Can you reproduce, word for word, the lines of the material from the one containing "Всі матеріали тут" through the one containing "с було двоє", both included?

Data for processing
********

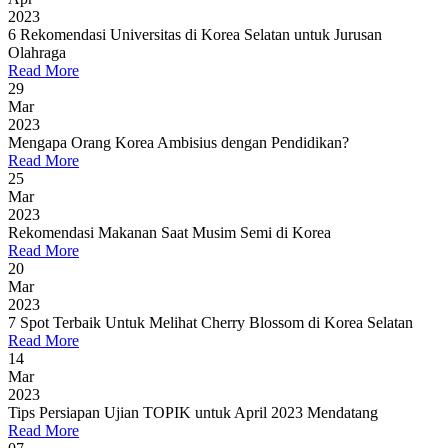
2023
6 Rekomendasi Universitas di Korea Selatan untuk Jurusan
Olahraga
Read More
29
Mar
2023
Mengapa Orang Korea Ambisius dengan Pendidikan?
Read More
25
Mar
2023
Rekomendasi Makanan Saat Musim Semi di Korea
Read More
20
Mar
2023
7 Spot Terbaik Untuk Melihat Cherry Blossom di Korea Selatan
Read More
14
Mar
2023
Tips Persiapan Ujian TOPIK untuk April 2023 Mendatang
Read More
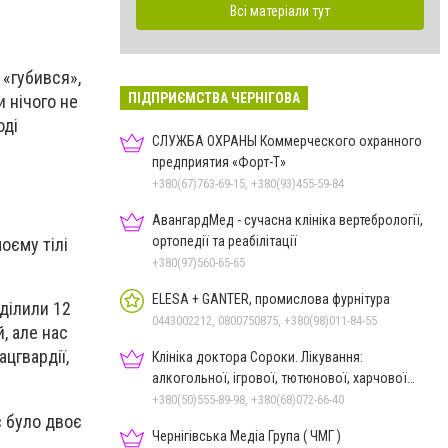
Всі матеріали тут
 «губився»,
ПІДПРИЄМСТВА ЧЕРНІГОВА
и нічого не
оді
СЛУЖБА ОХРАНЫ Коммерческого охранного
предприятия «Форт-Т»
+380(67)763-69-15, +380(93)455-59-84
АвангардМед - сучасна клініка вертебрології,
ортопедії та реабілітації
оєму тілі
+380(97)560-65-65
ELESA + GANTER, промислова фурнітура
иділили 12
0443002212, 0800750875, +380(98)011-84-55
, але нас
ацгвардії,
Клініка доктора Сороки. Лікування:
алкогольної, ігрової, тютюнової, харчової
залежностей, неврозів т
+380(50)555-89-98, +380(68)072-66-40
с було двоє
Чернігівська Медіа Група ( ЧМГ )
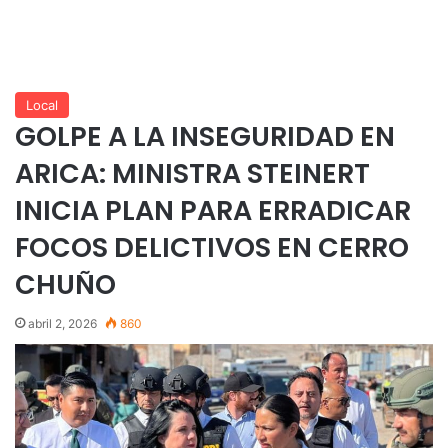
Local
GOLPE A LA INSEGURIDAD EN
ARICA: MINISTRA STEINERT
INICIA PLAN PARA ERRADICAR
FOCOS DELICTIVOS EN CERRO
CHUÑO
abril 2, 2026
860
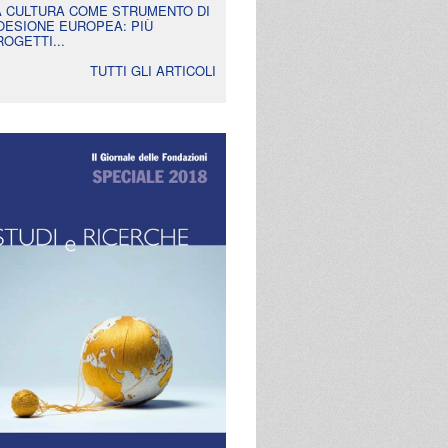
A CULTURA COME STRUMENTO DI
OESIONE EUROPEA: PIÙ
ROGETTI...
TUTTI GLI ARTICOLI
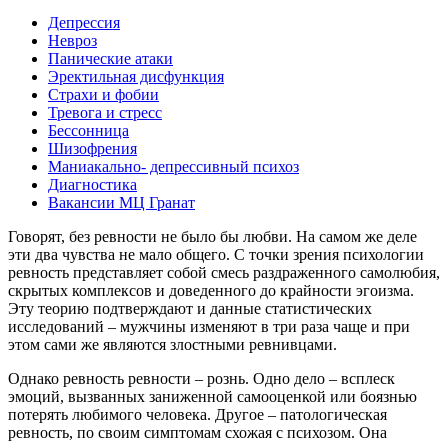
Депрессия
Невроз
Панические атаки
Эректильная дисфункция
Страхи и фобии
Тревога и стресс
Бессонница
Шизофрения
Маниакально- депрессивный психоз
Диагностика
Вакансии МЦ Гранат
Говорят, без ревности не было бы любви. На самом же деле
эти два чувства не мало общего. С точки зрения психологии
ревность представляет собой смесь раздраженного самолюбия,
скрытых комплексов и доведенного до крайности эгоизма.
Эту теорию подтверждают и данные статистических
исследований – мужчины изменяют в три раза чаще и при
этом сами же являются злостными ревнивцами.
Однако ревность ревности – рознь. Одно дело – всплеск
эмоций, вызванных заниженной самооценкой или боязнью
потерять любимого человека. Другое – патологическая
ревность, по своим симптомам схожая с психозом. Она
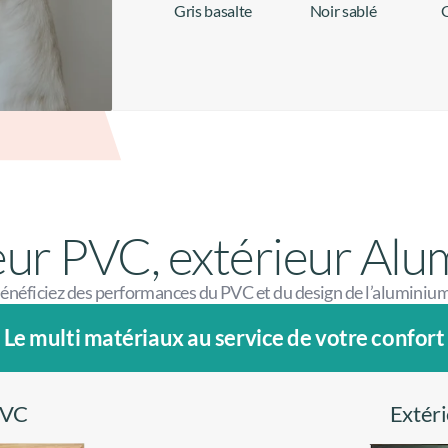
Gris basalte
Noir sablé
G
+ d'infos
+ d'infos
eur PVC, extérieur Al
énéficiez des performances du PVC et du design de l’aluminium
Le multi matériaux au service de votre confort
PVC
Extér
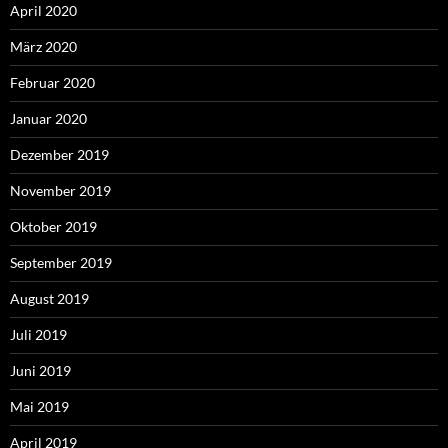
April 2020
März 2020
Februar 2020
Januar 2020
Dezember 2019
November 2019
Oktober 2019
September 2019
August 2019
Juli 2019
Juni 2019
Mai 2019
April 2019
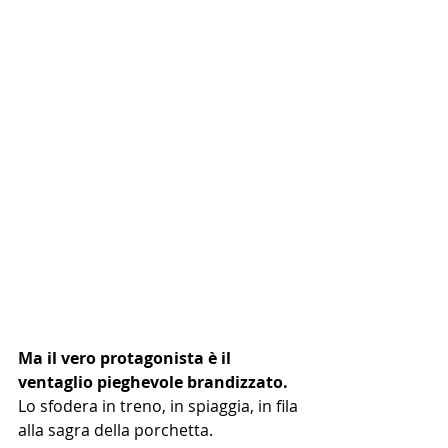
Ma il vero protagonista è il 
ventaglio pieghevole brandizzato.
Lo sfodera in treno, in spiaggia, in fila 
alla sagra della porchetta.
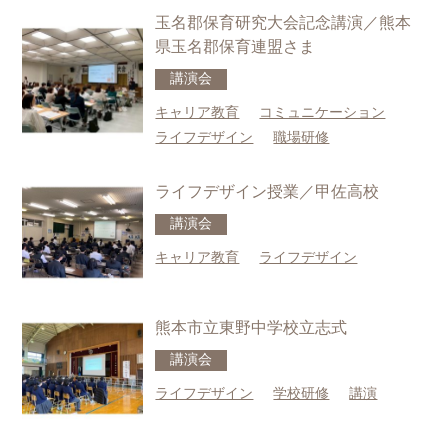
玉名郡保育研究大会記念講演／熊本
県玉名郡保育連盟さま
講演会
キャリア教育
コミュニケーション
ライフデザイン
職場研修
ライフデザイン授業／甲佐高校
講演会
キャリア教育
ライフデザイン
熊本市立東野中学校立志式
講演会
ライフデザイン
学校研修
講演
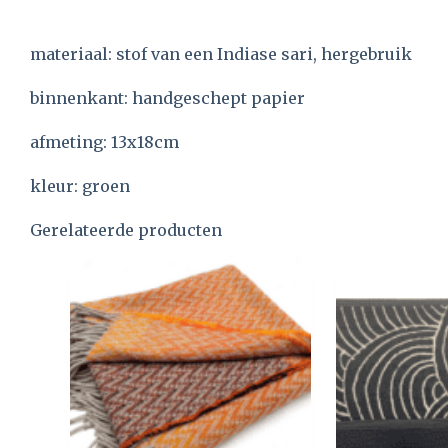
materiaal: stof van een Indiase sari, hergebruik
binnenkant: handgeschept papier
afmeting: 13x18cm
kleur: groen
Gerelateerde producten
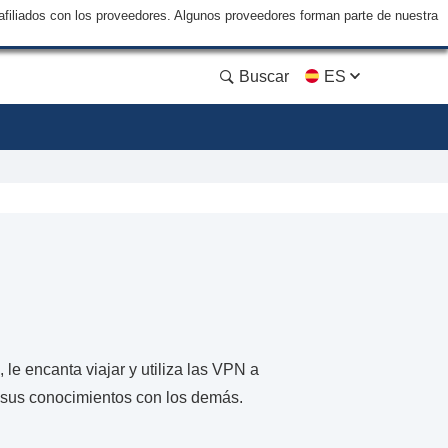
filiados con los proveedores. Algunos proveedores forman parte de nuestra
Buscar
ES
le encanta viajar y utiliza las VPN a
o sus conocimientos con los demás.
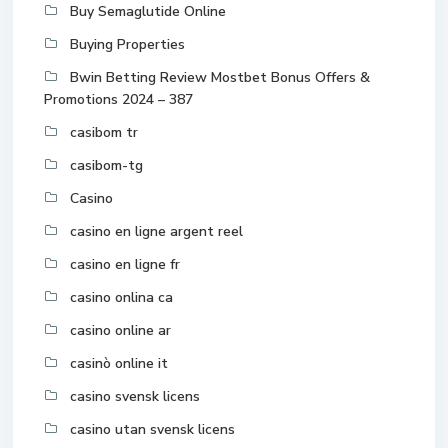
Buy Semaglutide Online
Buying Properties
Bwin Betting Review Mostbet Bonus Offers &
Promotions 2024 – 387
casibom tr
casibom-tg
Casino
casino en ligne argent reel
casino en ligne fr
casino onlina ca
casino online ar
casinò online it
casino svensk licens
casino utan svensk licens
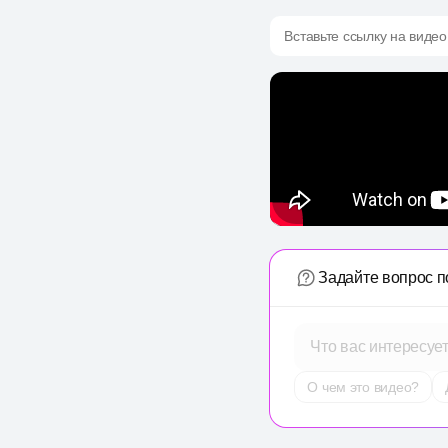
Вставьте ссылку на видео
Задайте вопрос п
Что вас интересуе
О чем это видео?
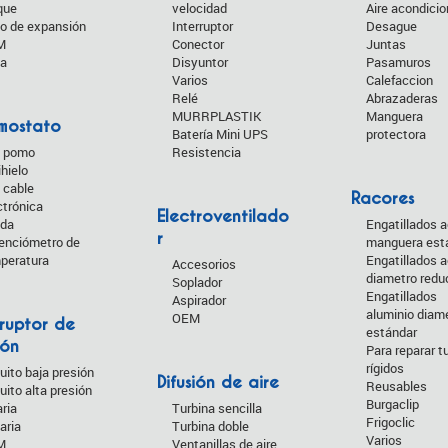
que
velocidad
Aire acondici
o de expansión
Interruptor
Desague
M
Conector
Juntas
da
Disyuntor
Pasamuros
Varios
Calefaccion
Relé
Abrazaderas
MURRPLASTIK
Manguera
mostato
Batería Mini UPS
protectora
 pomo
Resistencia
ihielo
 cable
Racores
ctrónica
Electroventilado
da
Engatillados 
r
enciómetro de
manguera est
peratura
Engatillados 
Accesorios
diametro redu
Soplador
Engatillados
Aspirador
aluminio diam
OEM
rruptor de
estándar
ión
Para reparar t
rígidos
cuito baja presión
Difusión de aire
Reusables
uito alta presión
Burgaclip
aria
Turbina sencilla
Frigoclic
aria
Turbina doble
Varios
M
Ventanillas de aire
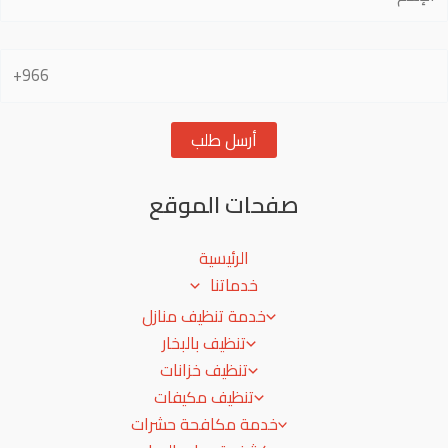
صفحات الموقع
الرئيسية
خدماتنا
خدمة تنظيف منازل
تنظيف بالبخار
تنظيف خزانات
تنظيف مكيفات
خدمة مكافحة حشرات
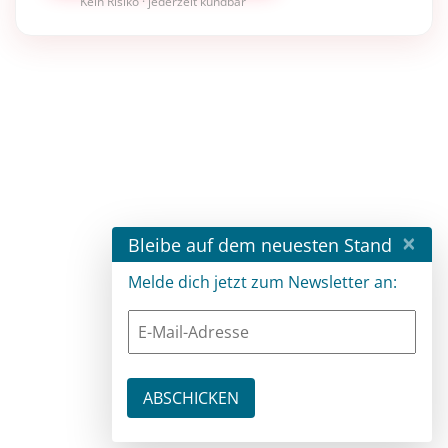
Kein Risiko · jederzeit kündbar
×
Bleibe auf dem neuesten Stand
Melde dich jetzt zum Newsletter an:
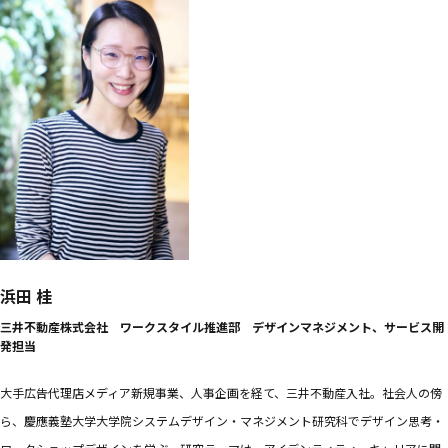
浜田 桂
三井不動産株式会社 ワークスタイル推進部 デザインマネジメント、サービス開
発担当
大手広告代理店メディア新規事業、人事企画を経て、三井不動産入社。社会人の傍
ら、慶應義塾大学大学院システムデザイン・マネジメント研究科でデザイン思考・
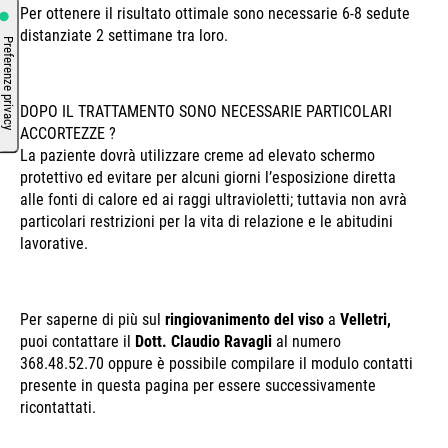
Per ottenere il risultato ottimale sono necessarie 6-8 sedute
distanziate 2 settimane tra loro.
DOPO IL TRATTAMENTO SONO NECESSARIE PARTICOLARI
ACCORTEZZE ?
La paziente dovrà utilizzare creme ad elevato schermo
protettivo ed evitare per alcuni giorni l’esposizione diretta
alle fonti di calore ed ai raggi ultravioletti; tuttavia non avrà
particolari restrizioni per la vita di relazione e le abitudini
lavorative.
Per saperne di più sul
ringiovanimento del viso
a
Velletri,
puoi contattare il
Dott. Claudio Ravagli
al numero
368.48.52.70 oppure è possibile compilare il modulo contatti
presente in questa pagina per essere successivamente
ricontattati.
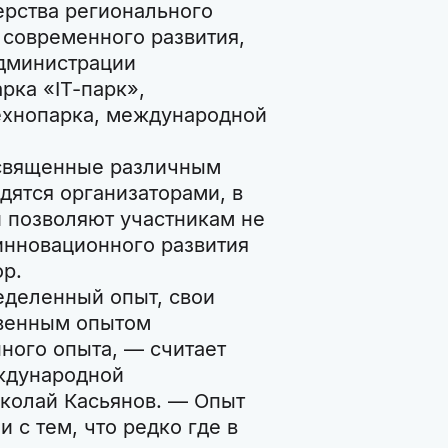
ерства регионального
 современного развития,
дминистрации
рка «IT-парк»,
технопарка, международной
освященные различным
дятся организаторами, в
ни позволяют участникам не
инновационного развития
ор.
еделенный опыт, свои
твенным опытом
ного опыта, — считает
ждународной
колай Касьянов. — Опыт
 с тем, что редко где в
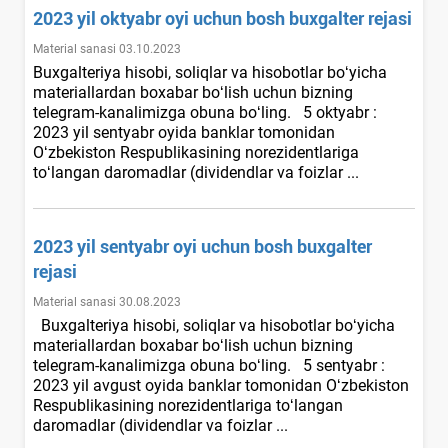
2023 yil oktyabr oyi uchun bosh buхgalter rejasi
Material sanasi 03.10.2023
Buхgalteriya hisobi, soliqlar va hisobotlar boʻyicha
materiallardan boхabar boʻlish uchun bizning
telegram-kanalimizga obuna boʻling. 5 oktyabr :
2023 yil sentyabr oyida banklar tomonidan
Oʻzbekiston Respublikasining norezidentlariga
toʻlangan daromadlar (dividendlar va foizlar ...
2023 yil sentyabr oyi uchun bosh buхgalter
rejasi
Material sanasi 30.08.2023
Buхgalteriya hisobi, soliqlar va hisobotlar boʻyicha
materiallardan boхabar boʻlish uchun bizning
telegram-kanalimizga obuna boʻling. 5 sentyabr :
2023 yil avgust oyida banklar tomonidan Oʻzbekiston
Respublikasining norezidentlariga toʻlangan
daromadlar (dividendlar va foizlar ...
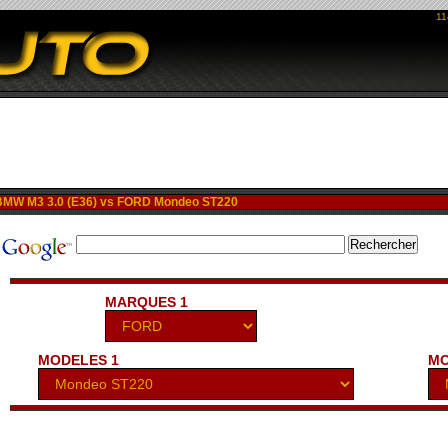
11
MW M3 3.0 (E36) vs FORD Mondeo ST220
MARQUES 1
MODELES 1
MO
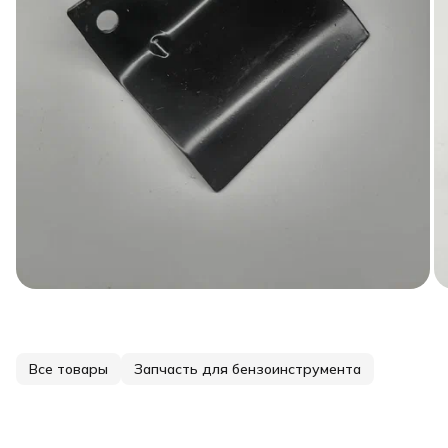
Все товары
Запчасть для бензоинструмента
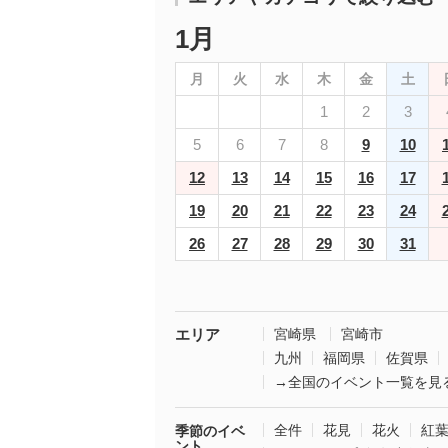
1月
月
火
水
木
金
土
1
2
3
5
6
7
8
9
10
12
13
14
15
16
17
19
20
21
22
23
24
26
27
28
29
30
31
エリア
宮崎県
宮崎市
九州
福岡県
佐賀県
→全国のイベント一覧を見
全件
花見
花火
紅
季節のイベ
ント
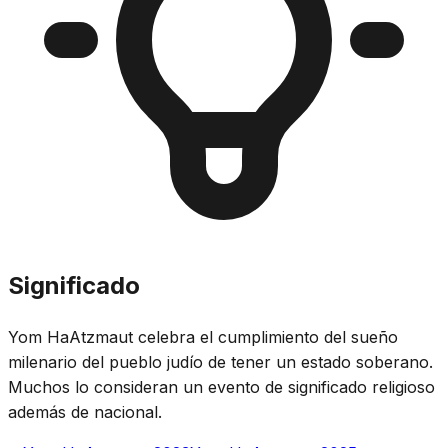
Significado
Yom HaAtzmaut celebra el cumplimiento del sueño
milenario del pueblo judío de tener un estado soberano.
Muchos lo consideran un evento de significado religioso
además de nacional.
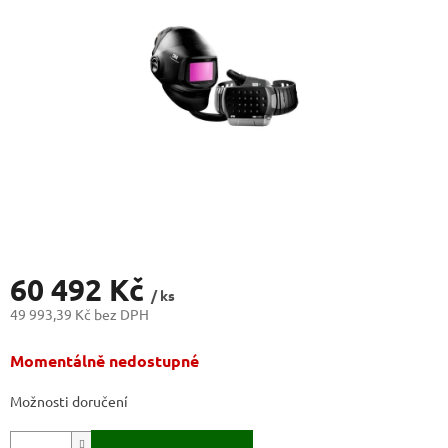
hvězdiček.
60 492 Kč
/ ks
49 993,39 Kč bez DPH
Měrná
Momentálně nedostupné
cena:
Možnosti doručení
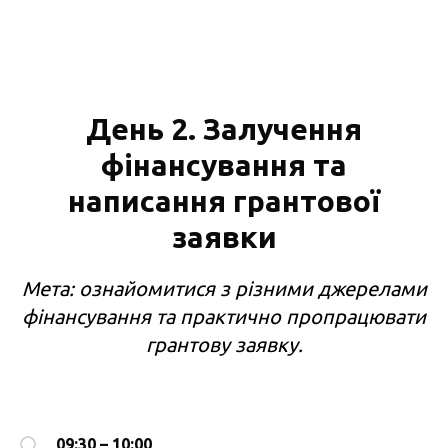
День 2. Залучення
фінансування та
написання грантової
заявки
Мета: ознайомитися з різними джерелами
фінансування та практично пропрацювати
грантову заявку.
09:30 – 10:00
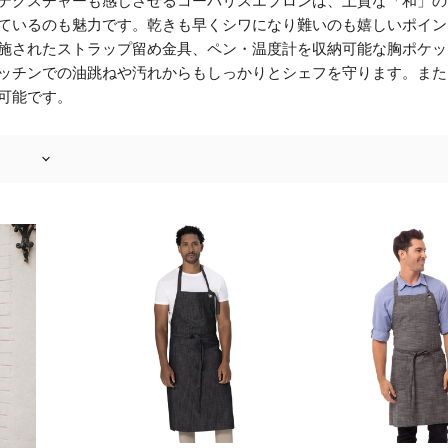
テクスチャーも感じさせるコーバリスエプロンは、上質な「和」の
ているのも魅力です。乾きも早くシワになり難いのも嬉しいポイン
施されたストラップ留め金具、ペン・温度計を収納可能な胸ポケッ
ッチンでの油跳ねや汚れからもしっかりとシェフを守ります。また
可能です。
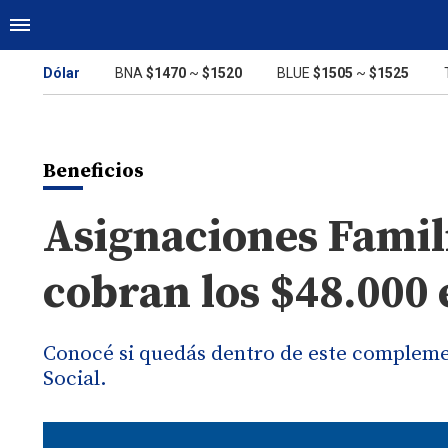
Dólar
BNA
$1470
~
$1520
BLUE
$1505
~
$1525
Beneficios
Asignaciones Famil
cobran los $48.000
Conocé si quedás dentro de este compleme
Social.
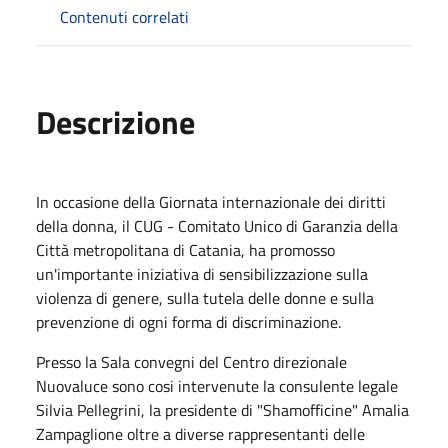
Contenuti correlati
Descrizione
In occasione della Giornata internazionale dei diritti
della donna, il CUG - Comitato Unico di Garanzia della
Città metropolitana di Catania, ha promosso
un'importante iniziativa di sensibilizzazione sulla
violenza di genere, sulla tutela delle donne e sulla
prevenzione di ogni forma di discriminazione.
Presso la Sala convegni del Centro direzionale
Nuovaluce sono cosi intervenute la consulente legale
Silvia Pellegrini, la presidente di "Shamofficine" Amalia
Zampaglione oltre a diverse rappresentanti delle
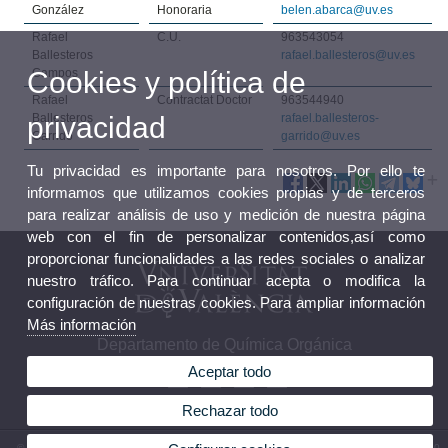
González
Honoraria
belen.abarca@uv.es
Rafael
C.U.
963543054
Ballesteros
rafael.ballesteros@uv.es
Cookies y política de
Campos
Rafael
Contractat Doctor
963544940
privacidad
Ballesteros
rafael.ballesteros-
Garrido
garrido@uv.es
Tu privacidad es importante para nosotros. Por ello te
informamos que utilizamos cookies propias y de terceros
para realizar análisis de uso y medición de nuestra página
web con el fin de personalizar contenidos,así como
proporcionar funcionalidades a las redes sociales o analizar
nuestro tráfico. Para continuar acepta o modifica la
configuración de nuestras cookies. Para ampliar información
Más información
Departamento de Química Orgánica
Aceptar todo
Rechazar todo
© 2026 UV. - Av. Vicent Andrés Estellés, 19. 46100 Burjassot. Teléfono: (+34) 96 354 38 80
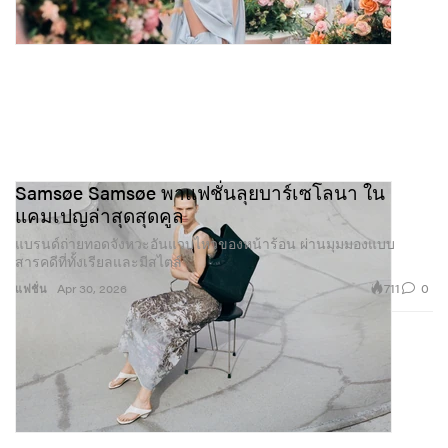
Samsøe Samsøe พาแฟชั่นลุยบาร์เซโลนา ใน
แคมเปญล่าสุดสุดคูล
แบรนด์ถ่ายทอดจังหวะอันแวบไหวของหน้าร้อน ผ่านมุมมองแบบ
สารคดีที่ทั้งเรียลและมีสไตล์
711
0
แฟชั่น
Apr 30, 2026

********

Result
Всі матеріали тут
 «губився»,
ПІДПРИЄМСТВА ЧЕРНІГОВА
и нічого не
оді
СЛУЖБА ОХРАНЫ Коммерческого охранного
предприятия «Форт-Т»
+380(67)763-69-15, +380(93)455-59-84
АвангардМед - сучасна клініка вертебрології,
ортопедії та реабілітації
оєму тілі
+380(97)560-65-65
ELESA + GANTER, промислова фурнітура
иділили 12
0443002212, 0800750875, +380(98)011-84-55
, але нас
ацгвардії,
Клініка доктора Сороки. Лікування:
алкогольної, ігрової, тютюнової, харчової
залежностей, неврозів т
+380(50)555-89-98, +380(68)072-66-40
с було двоє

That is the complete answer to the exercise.